ITB juga menekankan pentingnya refleksi atas peristiwa ini bagi seluruh civitas akademika. Kebebasan berekspresi, menurut ITB, merupakan hak setiap warga negara, namun harus dijalankan dengan bertanggung jawab, memahami hukum, dan menghormati hak serta martabat orang lain. ITB berkomitmen untuk menciptakan atmosfer akademik yang sehat dan berkualitas, yang tetap memberikan ruang bagi kebebasan berpendapat dan berekspresi, namun tetap mengedepankan kesopanan, etika, dan tanggung jawab.
ITB akan melanjutkan proses pembinaan akademik dan karakter terhadap SSS pasca penangguhan penahanan. Pihak ITB berharap agar kejadian ini menjadi pembelajaran berharga bagi seluruh mahasiswa untuk lebih bijak dalam menggunakan media sosial dan menyampaikan pendapat.

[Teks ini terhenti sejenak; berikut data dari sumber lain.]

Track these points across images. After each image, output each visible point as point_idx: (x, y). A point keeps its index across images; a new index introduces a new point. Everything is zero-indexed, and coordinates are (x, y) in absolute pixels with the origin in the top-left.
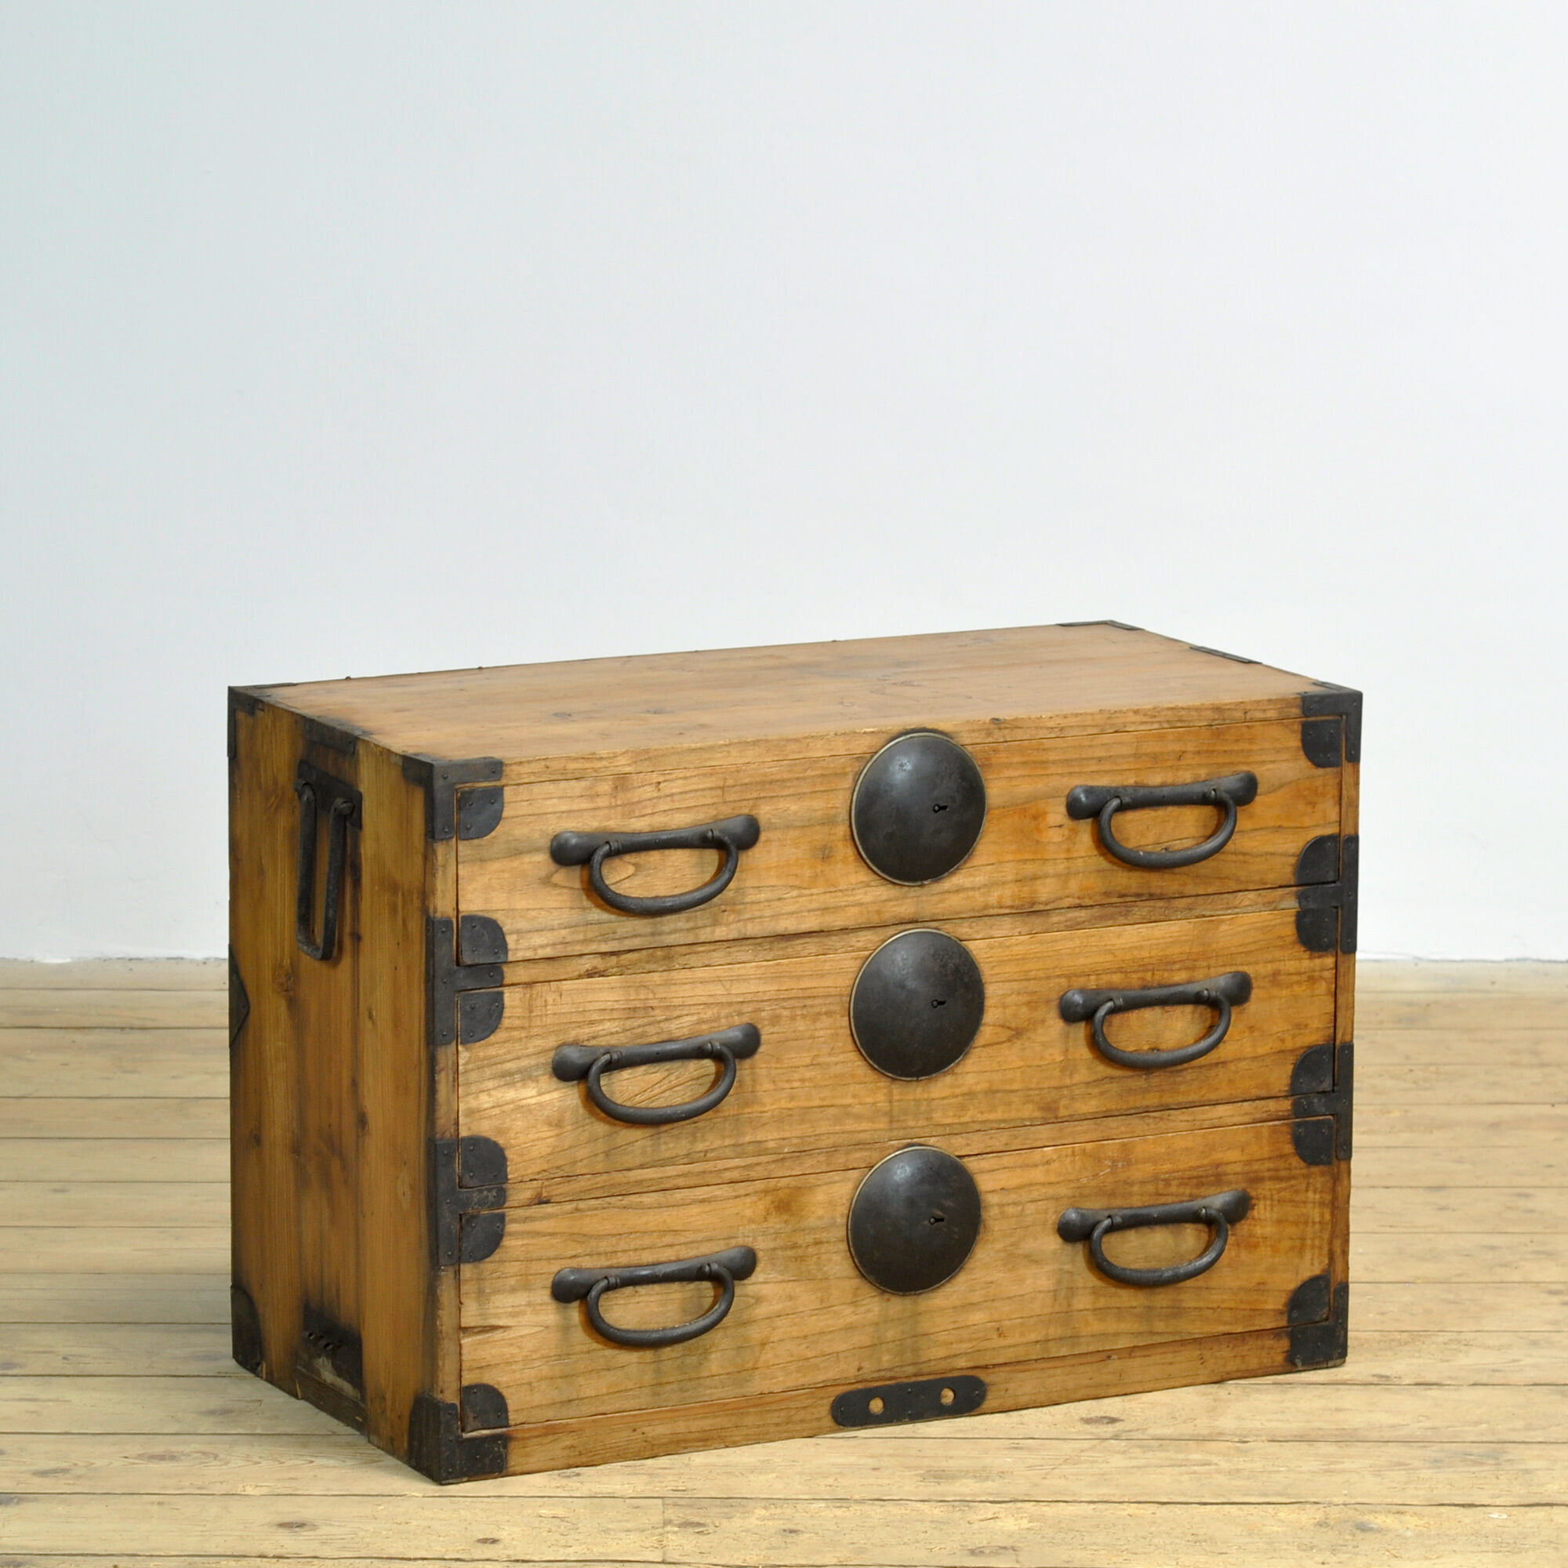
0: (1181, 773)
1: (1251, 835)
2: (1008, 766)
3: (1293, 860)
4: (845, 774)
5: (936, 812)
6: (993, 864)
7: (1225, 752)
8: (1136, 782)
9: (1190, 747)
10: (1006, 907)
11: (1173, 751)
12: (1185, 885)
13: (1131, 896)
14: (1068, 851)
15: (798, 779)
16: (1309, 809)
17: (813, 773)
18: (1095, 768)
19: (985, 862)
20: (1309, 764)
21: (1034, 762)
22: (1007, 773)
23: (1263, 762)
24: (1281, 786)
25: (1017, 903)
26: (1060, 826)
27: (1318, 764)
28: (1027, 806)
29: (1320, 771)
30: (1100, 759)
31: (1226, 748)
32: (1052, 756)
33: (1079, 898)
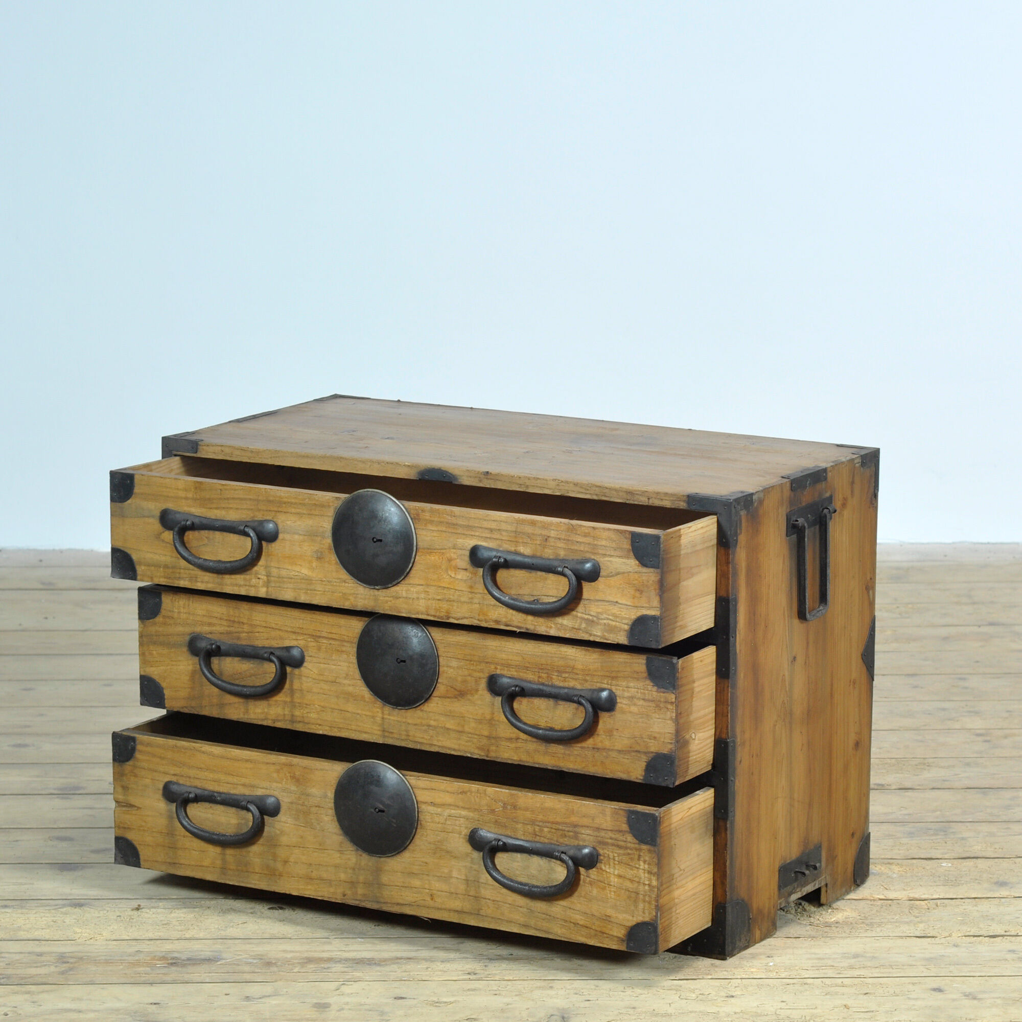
0: (546, 550)
1: (596, 603)
2: (431, 522)
3: (627, 627)
4: (329, 506)
5: (375, 542)
6: (422, 585)
7: (578, 542)
8: (515, 550)
9: (553, 534)
10: (431, 616)
11: (541, 535)
12: (551, 627)
13: (513, 627)
14: (471, 587)
15: (300, 504)
16: (637, 594)
17: (310, 502)
18: (488, 535)
19: (417, 583)
20: (637, 562)
21: (447, 523)
22: (430, 527)
23: (605, 555)
24: (618, 574)
25: (438, 614)
26: (466, 569)
27: (643, 564)
28: (444, 551)
29: (645, 570)
30: (491, 530)
31: (579, 540)
32: (461, 522)
33: (479, 620)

Dukungan KM ITB dan Pernyataan Sikap
Sebelumnya, KM ITB telah menyampaikan pernyataan sikap yang menolak penahanan SSS dan menyerukan pembebasan mahasiswa tersebut. Ketua Kabinet KM ITB, Farell Faiz Firmansyah, menyatakan keprihatinan atas penahanan tersebut. "Seni adalah kebebasan berekspresi kaum terpelajar yang seharusnya justru dilindungi oleh hukum, bukan justru dikriminalisasi," tegas Farell.
KM ITB juga mengajak seluruh elemen akademisi dan masyarakat sipil untuk bersatu dalam memperjuangkan penegakan hukum yang tepat dan berkeadilan serta menjaga solidaritas. Mereka menilai penahanan SSS sebagai bentuk penyempitan ruang berpendapat bagi seluruh rakyat Indonesia. Farell menambahkan bahwa unggahan SSS lebih baik dilihat sebagai upaya kritis untuk mengedukasi bahaya penyalahgunaan kecerdasan buatan (AI).
KM ITB telah memberikan pendampingan kepada SSS sejak Maret 2025 dan terus berkoordinasi dengan berbagai pihak, termasuk keluarga dan tim kuasa hukum, untuk memastikan keselamatan dan hak-hak SSS. "Kami meyakini bahwa keselamatan dan kebebasan dari hak-hak bersuara dan berekspresi bagi seluruh rakyat dan anggota KM ITB perlu untuk dijaga dan dilindungi," pungkas Farell.
Penahanan SSS dilakukan oleh Bareskrim Polri berdasarkan dugaan pelanggaran Pasal 45 ayat (1) jo Pasal 27 ayat (1) dan Pasal 51 ayat (1) UU ITE. Kasus ini menjadi sorotan publik dan memicu diskusi luas mengenai kebebasan berekspresi dan penggunaan media sosial di Indonesia.
Dengan ditangguhkannya penahanan SSS, ITB akan fokus pada pembinaan dan pendampingan mahasiswi tersebut untuk menjadi pribadi yang lebih dewasa dan bertanggung jawab dalam bermasyarakat dan memanfaatkan teknologi digital.